After Lilupophilupop, which infected one million web pages, a new mass SQL injection campaign appears. The name of this new mass SQL injection campaign is Nikjju and has infected about 200000 URLs. It has targeted ASP and ASP.NET websites. Nikjju.com, the domain in the script of the injected code, was registered few days ago on April fool’s day. It appears that website owners and administrators still don’t care about security. SQL injections is one of the most popular security hole and it can be easily avoided with few steps.

Flashback Removal Tool

As me mentioned in a previous post Flashback infected more than 600000 Macs. F-Secure released manual steps on how to remove the trojan from your computer. Now they have turned those steps into a tool that can check and remove the trojan for you automatically. On the other hand, Apple announced that they are working on a fix but until now there is no response. Maybe they are still working on it. Maybe they are still working on a Java vulnerability patch too. It seems that trojans and viruses are not Apple’s strong points. Visit the source link and download the Flashback removal tool, you can get rid of the trojan in 4 simple steps.

Flashback infected about 600000 Macs

Several months ago I have written a post, with some history in it, about Mac and Trojan Horses. That post was about Flashback too (Flashback.C), a modification of the original Flashback. I bet that some Mac users didn’t get the memo or they still think that viruses and trojans are only for PC users. Today more than 600.000 Macs are infected with Flashback (original and variations), that’s a 6 followed by many zeros. Flashback.I spreads through infected sites exploiting Java vulnerabilities. When a user visits one of the infected sites a JavaScript loads a Java applet which infects user’s system. After Flashback is installed to a system, it injects malicious code into web browsers and other applications in order to gather user information and passwords.

Malware in your RAM

Anti-virus companies are doing a (very) good job at detecting malware in our computers but hackers are always one step ahead. Some users think that having an anti-malware software on their computers are safe and some others think that they don’t even need them because they are very carefull on what they download. For both categories, the reason they believe that is ignorance which is sometimes a bless but not in this case. Many malwares are injected to your system by a method called drive-by download or drive-by-installation. Malwares can be installed to your computer by just opening a malicious email or visiting a website. Recently security researches at Kaspersky lab discovered a malware that it does not even create any files on your hard drive and thus can not be found by (most of) anti-malware programs.
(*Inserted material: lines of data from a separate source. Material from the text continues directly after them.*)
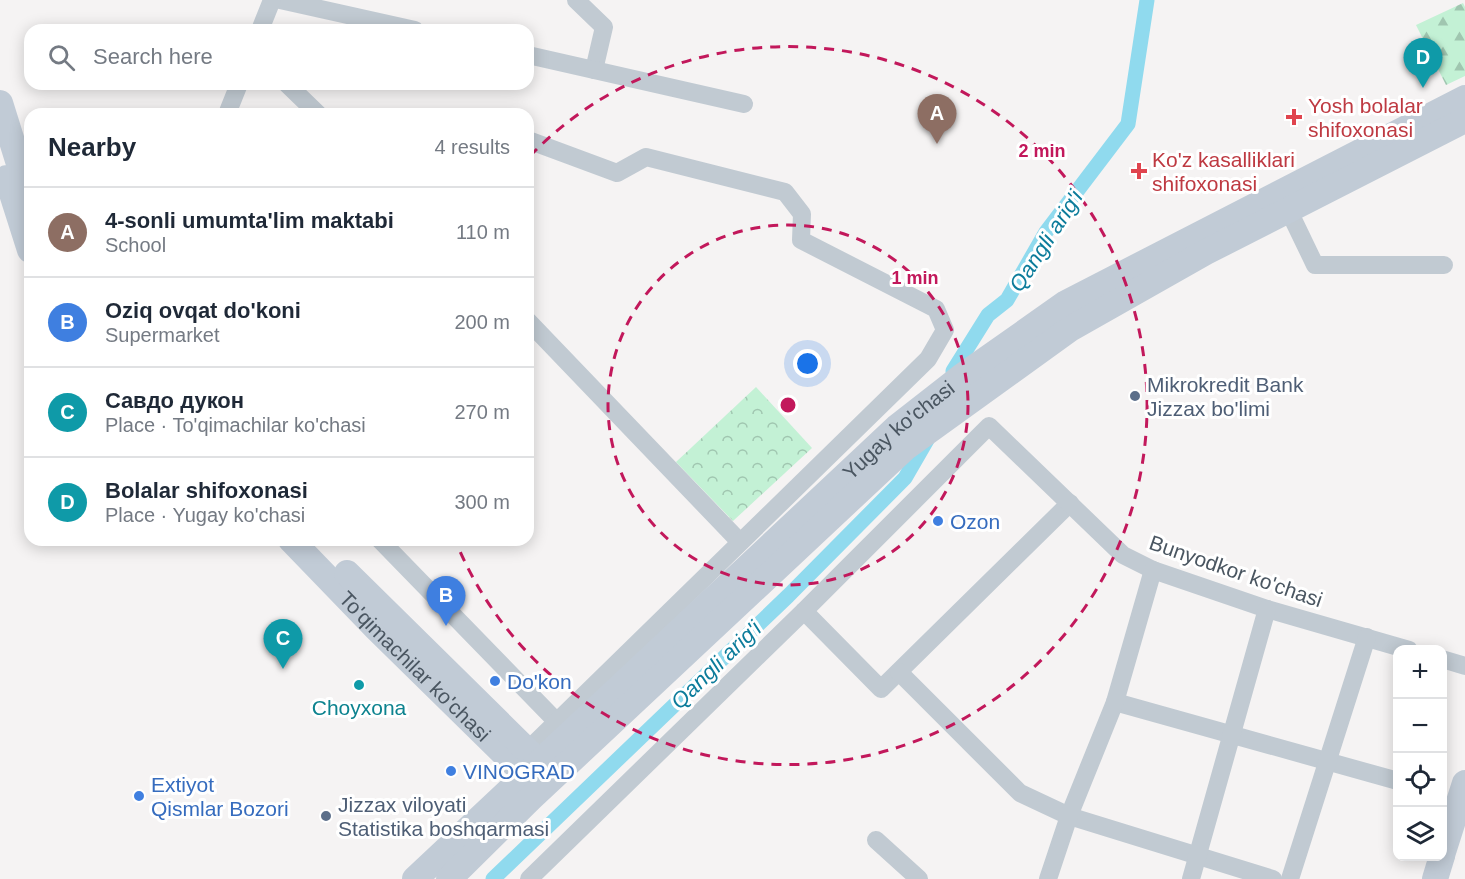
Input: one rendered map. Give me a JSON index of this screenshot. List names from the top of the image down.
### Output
{
  "streets": {
    "main road": ["Yugay ko'chasi", "To'qimachilar ko'chasi"],
    "street": ["Bunyodkor ko'chasi"]
  },
  "crossings": [
    ["Yugay ko'chasi", "To'qimachilar ko'chasi"]
  ],
  "water": ["Qangli arig'i"],
  "places": {
    "health": ["Yosh bolalar shifoxonasi", "Ko'z kasalliklari shifoxonasi"],
    "other": [
      "Mikrokredit Bank Jizzax bo'limi",
      "Ozon",
      "Do'kon",
      "Choyxona",
      "VINOGRAD",
      "Extiyot Qismlar Bozori",
      "Jizzax viloyati Statistika boshqarmasi"
    ]
  },
  "page": {
    "search": "Search here",
    "pins": [
      "D",
      "A",
      "B",
      "C"
    ],
    "heading": ["Nearby", "4 results"],
    "list": [
      {
        "mark": "A",
        "name": "4-sonli umumta'lim maktabi",
        "note": "School",
        "value": "110 m"
      },
      {
        "mark": "B",
        "name": "Oziq ovqat do'koni",
        "note": "Supermarket",
        "value": "200 m"
      },
      {
        "mark": "C",
        "name": "Cавдо дукон",
        "note": "Place · To'qimachilar ko'chasi",
        "value": "270 m"
      },
      {
        "mark": "D",
        "name": "Bolalar shifoxonasi",
        "note": "Place · Yugay ko'chasi",
        "value": "300 m"
      }
    ],
    "map_buttons": ["+", "−"]
  },
  "rings": ["2 min", "1 min"]
}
It is injected in your RAM with the drive-by download method by exploiting a Java vulnerability and you are infected while your computer is not shutting down.

Google Earth Vulnerability

Another vulnerability found in one of Google products, this time in Google Earth. The vulnerability was found by Ucha Gobejishvili, also known as Longrifle0x. The vulnerability allows code execution and it applies on all Google Earth versions. You can try it yourself, download Google Earth, install it on your computer and open it. Click on Placemark, put there your code and execute it. You thought that it was going to be harder and need more low-level knowledge but that’s it. Lately security researchers have found several vulnerabilities on Google products and some of them were critical and this proves that Google products are not as safe as they made us believe, including its web browser Chrome.

Duqu’s secret programming language

Kaspersky experts were called to investigate Duqu and they discovered that its framework was written in a programming language they didn’t recognize. The mystery of the unknown programming language is solved. Duqu framework is (most likely) written in an custom object-oriented extension of the programming language C called “OO C”. That code it is compiled with Microsoft Visual Studio Compiler 2008 with some special options (“/O1″ and “/Ob1″) that optimizes the code size and the inline expansion. Despite the fact that it is a malicious software, the developers have done an excellent job and they make the life of security expert difficult.